In it’s core we are teaching the machine (the CPU) how to predict future outcomes based on past historical data.

There are 3 types of machine learning problems:

- Classification
- Regression
- Clustering

**Classification:**

In the classification type of machine learning problem, we want to classify data into a particular category. For example: Classifying weather an incoming mail belongs to the spam folder or not is an example of this type of problem. Classification type of machine learning problems form the largest pool of machine learning problems out there and learning how to implement a solution to such problems are essential when it comes to improving your skills as a data scientist.

Classification type of machine learning problems make use of **Decision Trees** and **Neural Networks. **

For those of you who use **R,** can also use the **predict()** function with the appropriate conditions in the parenthesis in order to predict the outcome based on a classification of your choice. Just make sure to set the **type =”class”** as an argument.

The performance measures for classification are: **Accuracy **and **Error.**

**Regression:**

Everybody loves regression because you’re the fortune teller who predicts the future or the stock market guru who predicts which stocks will make your client the next million. These predictions are based on **trends** that can you observe in your data-set. Fundamentally you have two variables in a regression, the **response** and **explanatory** variable. The response variable is usually plotted on the Y-axis while the explanatory variable is plotted on the X-axis and using the **plot()** function in R, you can hopefully observe a positive or a negative trend in your data. Examples of regression machine learning problems include, predicting the future value of a stock, or predicting the performance of an athlete based on his weight, height or other parameters.

Again, in order to implement the regression machine learning problem in R you can make use of the **predict()** function but this time the arguments are going to be **lm()** function which creates a regression model and the **unseen data** you want to make a prediction on.

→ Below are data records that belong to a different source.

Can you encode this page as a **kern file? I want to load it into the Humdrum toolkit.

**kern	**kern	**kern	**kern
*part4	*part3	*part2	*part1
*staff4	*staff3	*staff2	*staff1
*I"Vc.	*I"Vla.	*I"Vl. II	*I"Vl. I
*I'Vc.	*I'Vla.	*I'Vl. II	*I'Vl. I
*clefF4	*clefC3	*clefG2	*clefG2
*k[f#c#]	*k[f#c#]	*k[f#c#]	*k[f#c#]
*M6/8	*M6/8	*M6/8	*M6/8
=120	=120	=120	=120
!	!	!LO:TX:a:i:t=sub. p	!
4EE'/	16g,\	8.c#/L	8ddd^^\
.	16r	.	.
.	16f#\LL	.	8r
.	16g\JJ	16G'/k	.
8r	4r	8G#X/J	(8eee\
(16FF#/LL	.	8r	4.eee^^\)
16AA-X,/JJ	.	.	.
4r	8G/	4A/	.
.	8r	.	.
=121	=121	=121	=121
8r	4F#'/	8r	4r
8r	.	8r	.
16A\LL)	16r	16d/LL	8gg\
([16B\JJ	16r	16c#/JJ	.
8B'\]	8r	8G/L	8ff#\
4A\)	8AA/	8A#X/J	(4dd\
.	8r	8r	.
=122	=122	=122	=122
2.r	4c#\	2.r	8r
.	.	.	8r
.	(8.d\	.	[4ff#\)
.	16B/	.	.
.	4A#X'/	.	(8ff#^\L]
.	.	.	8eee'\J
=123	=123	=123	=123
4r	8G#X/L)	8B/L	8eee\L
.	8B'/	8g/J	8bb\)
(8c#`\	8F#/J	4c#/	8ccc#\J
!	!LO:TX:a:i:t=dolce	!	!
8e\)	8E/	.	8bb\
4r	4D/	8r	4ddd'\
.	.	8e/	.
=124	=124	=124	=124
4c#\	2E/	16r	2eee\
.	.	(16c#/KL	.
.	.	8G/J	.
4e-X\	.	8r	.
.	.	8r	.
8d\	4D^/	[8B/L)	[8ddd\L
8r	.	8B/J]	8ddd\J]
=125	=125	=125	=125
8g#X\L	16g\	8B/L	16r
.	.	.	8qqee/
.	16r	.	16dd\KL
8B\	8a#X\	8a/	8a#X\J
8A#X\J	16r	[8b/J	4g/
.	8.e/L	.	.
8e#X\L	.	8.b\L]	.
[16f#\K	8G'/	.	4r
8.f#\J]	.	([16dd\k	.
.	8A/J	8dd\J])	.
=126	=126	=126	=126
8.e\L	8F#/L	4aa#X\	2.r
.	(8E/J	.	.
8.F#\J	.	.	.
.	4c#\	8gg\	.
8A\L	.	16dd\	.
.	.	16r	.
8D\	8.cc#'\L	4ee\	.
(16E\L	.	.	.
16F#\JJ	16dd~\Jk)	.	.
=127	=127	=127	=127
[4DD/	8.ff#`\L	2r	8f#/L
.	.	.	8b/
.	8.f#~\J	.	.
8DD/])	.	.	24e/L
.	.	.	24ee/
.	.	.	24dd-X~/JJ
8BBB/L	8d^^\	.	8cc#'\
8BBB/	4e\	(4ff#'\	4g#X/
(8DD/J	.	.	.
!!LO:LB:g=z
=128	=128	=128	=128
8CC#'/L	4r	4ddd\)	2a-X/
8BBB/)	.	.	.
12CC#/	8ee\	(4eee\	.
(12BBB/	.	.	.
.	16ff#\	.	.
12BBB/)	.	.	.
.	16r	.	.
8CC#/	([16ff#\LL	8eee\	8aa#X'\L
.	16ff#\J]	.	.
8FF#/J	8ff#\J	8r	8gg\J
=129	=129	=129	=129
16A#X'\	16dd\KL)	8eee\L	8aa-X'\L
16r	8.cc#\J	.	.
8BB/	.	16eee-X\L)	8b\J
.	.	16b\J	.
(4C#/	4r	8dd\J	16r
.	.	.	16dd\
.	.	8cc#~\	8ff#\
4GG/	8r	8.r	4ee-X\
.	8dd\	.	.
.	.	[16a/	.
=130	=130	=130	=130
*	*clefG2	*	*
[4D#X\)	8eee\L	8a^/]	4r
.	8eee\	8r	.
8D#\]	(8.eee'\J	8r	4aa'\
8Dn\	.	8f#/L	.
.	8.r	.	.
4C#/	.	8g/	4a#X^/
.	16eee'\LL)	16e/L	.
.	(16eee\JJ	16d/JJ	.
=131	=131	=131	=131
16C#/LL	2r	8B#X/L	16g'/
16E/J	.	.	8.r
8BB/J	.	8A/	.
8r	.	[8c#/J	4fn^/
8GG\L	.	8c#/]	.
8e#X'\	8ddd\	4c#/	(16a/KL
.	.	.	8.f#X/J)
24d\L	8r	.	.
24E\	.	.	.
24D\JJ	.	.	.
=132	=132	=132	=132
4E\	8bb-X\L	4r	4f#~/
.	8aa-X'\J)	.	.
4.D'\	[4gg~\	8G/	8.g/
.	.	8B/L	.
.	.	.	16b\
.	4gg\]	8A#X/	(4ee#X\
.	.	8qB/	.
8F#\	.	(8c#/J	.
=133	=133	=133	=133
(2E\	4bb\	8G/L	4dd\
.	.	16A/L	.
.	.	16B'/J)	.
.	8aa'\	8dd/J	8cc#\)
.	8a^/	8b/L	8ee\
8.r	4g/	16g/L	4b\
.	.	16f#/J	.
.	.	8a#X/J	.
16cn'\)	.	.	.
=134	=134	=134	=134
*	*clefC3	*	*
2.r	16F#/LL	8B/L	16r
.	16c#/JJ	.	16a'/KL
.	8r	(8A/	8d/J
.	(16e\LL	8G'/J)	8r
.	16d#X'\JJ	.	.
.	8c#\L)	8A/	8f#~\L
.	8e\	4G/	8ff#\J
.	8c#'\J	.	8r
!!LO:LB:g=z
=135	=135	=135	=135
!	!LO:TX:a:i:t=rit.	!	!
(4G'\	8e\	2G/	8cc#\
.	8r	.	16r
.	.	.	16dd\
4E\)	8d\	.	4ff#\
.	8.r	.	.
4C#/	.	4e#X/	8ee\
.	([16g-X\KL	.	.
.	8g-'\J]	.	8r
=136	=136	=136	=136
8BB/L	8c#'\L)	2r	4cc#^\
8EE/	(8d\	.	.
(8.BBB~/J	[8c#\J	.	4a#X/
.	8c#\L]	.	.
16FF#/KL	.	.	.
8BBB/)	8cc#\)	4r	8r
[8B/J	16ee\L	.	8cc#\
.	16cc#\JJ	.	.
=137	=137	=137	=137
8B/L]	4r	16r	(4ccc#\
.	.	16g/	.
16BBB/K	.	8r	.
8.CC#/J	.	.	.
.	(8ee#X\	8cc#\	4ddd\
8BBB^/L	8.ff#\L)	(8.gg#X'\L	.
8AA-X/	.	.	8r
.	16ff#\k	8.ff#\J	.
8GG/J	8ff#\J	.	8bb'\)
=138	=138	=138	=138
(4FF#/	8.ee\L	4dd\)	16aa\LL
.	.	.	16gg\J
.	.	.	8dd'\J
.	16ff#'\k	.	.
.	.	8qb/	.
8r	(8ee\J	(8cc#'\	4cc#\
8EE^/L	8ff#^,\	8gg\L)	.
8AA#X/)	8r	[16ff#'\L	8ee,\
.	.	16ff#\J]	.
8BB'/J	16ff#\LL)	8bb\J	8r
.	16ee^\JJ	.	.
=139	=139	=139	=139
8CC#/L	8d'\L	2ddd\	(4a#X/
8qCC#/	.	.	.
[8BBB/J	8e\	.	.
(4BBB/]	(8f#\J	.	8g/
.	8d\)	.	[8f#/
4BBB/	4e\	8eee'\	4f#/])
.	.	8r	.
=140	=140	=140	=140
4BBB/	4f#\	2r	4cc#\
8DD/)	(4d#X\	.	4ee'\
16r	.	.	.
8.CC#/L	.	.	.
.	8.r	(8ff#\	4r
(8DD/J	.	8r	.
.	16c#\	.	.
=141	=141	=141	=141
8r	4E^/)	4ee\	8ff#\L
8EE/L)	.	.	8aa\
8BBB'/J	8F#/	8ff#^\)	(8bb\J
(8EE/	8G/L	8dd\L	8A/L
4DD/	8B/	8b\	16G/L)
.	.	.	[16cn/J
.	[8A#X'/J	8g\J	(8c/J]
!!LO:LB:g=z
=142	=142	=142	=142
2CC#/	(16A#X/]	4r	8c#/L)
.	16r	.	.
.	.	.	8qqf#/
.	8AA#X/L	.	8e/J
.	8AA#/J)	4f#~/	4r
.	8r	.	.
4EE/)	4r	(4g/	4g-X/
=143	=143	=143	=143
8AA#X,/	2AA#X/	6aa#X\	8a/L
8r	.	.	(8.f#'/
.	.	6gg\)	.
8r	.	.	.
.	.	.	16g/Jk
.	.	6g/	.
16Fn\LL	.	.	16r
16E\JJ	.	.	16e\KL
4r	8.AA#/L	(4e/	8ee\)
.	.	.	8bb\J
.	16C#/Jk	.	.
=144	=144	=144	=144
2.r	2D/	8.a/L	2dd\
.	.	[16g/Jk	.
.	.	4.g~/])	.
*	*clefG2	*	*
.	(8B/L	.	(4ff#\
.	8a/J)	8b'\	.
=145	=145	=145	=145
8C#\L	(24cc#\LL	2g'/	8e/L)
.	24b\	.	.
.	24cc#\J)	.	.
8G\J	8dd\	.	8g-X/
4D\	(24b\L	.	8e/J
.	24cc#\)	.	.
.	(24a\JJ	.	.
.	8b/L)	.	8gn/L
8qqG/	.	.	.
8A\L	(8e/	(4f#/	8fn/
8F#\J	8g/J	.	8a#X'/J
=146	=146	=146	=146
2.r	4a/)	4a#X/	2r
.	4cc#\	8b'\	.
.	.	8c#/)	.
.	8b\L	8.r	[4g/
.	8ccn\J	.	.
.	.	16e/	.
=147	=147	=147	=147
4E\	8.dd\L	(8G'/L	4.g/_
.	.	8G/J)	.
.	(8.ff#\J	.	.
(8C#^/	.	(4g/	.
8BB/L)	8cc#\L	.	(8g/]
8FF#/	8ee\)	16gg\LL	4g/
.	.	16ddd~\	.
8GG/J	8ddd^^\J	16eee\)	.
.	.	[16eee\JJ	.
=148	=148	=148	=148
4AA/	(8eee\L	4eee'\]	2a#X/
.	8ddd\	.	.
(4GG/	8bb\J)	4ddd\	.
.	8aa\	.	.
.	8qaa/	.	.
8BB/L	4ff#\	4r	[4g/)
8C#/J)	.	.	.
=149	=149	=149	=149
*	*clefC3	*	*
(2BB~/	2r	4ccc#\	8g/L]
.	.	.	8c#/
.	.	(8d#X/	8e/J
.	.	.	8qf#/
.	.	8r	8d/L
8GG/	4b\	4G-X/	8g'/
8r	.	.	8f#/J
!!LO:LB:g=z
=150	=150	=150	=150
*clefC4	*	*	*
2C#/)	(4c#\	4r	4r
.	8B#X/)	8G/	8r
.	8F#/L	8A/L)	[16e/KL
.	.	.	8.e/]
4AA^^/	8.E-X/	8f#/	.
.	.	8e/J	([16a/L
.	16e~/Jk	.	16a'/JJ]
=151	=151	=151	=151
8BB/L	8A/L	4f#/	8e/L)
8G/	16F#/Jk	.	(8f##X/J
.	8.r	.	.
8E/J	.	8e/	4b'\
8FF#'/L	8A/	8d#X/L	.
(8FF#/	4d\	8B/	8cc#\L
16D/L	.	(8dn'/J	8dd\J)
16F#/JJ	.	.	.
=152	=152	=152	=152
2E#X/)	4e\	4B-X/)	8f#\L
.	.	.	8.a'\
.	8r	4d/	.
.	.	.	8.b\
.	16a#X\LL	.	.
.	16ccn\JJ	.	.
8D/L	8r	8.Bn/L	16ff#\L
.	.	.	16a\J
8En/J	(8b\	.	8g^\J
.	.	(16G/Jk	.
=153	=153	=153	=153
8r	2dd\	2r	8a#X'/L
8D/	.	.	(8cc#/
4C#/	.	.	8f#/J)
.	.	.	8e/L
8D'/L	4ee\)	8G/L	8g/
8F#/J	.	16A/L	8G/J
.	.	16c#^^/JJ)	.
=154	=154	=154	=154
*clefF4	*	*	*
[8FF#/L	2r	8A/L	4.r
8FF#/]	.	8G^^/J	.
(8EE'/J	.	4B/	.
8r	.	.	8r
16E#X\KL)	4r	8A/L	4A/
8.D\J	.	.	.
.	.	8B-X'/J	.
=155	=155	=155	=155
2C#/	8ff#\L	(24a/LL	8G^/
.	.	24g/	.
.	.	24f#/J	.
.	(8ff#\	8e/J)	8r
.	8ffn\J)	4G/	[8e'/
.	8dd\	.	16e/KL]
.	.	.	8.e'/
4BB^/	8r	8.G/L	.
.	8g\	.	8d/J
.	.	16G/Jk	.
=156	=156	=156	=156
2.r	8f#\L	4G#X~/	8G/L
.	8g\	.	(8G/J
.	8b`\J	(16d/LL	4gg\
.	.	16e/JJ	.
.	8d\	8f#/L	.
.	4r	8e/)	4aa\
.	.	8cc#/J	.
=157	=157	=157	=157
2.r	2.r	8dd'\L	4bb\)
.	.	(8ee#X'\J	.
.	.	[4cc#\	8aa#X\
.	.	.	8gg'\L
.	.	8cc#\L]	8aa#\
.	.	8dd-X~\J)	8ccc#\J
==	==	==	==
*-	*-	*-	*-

The performance measure of your regression model is: **Root Mean Squared Error (RMSE)**

**Clustering: **

Clustering is bit more** unsupervised**. This means that you don’t need trends in your data nor are you going to be heavily dependent on neural networks. Using the **kmeans() in R ** function, you are going to take your data-set and divide it into 1,2,….n clusters based on your second argument in the function. The clusters are more or less data having similar traits and properties using which we can carry out further analysis.

One way to to measure how similar your cluster of data is, is to calculate the diameter of your cluster. If the diameter is small you can be pretty sure that the cluster of data is pretty similar within the cluster. Again, appropriate visualization tools can be used to look at your cluster. Calculating the distance between two clusters is also another way of finding out if the two clusters are not similar to each other. Again, larger the distance between the two clusters higher will be the dis-similarity, which is a good thing.

The performance measure for clustering is: **The** **Dunn’s index = Minimal inter-cluster distance/Maximum diameter.**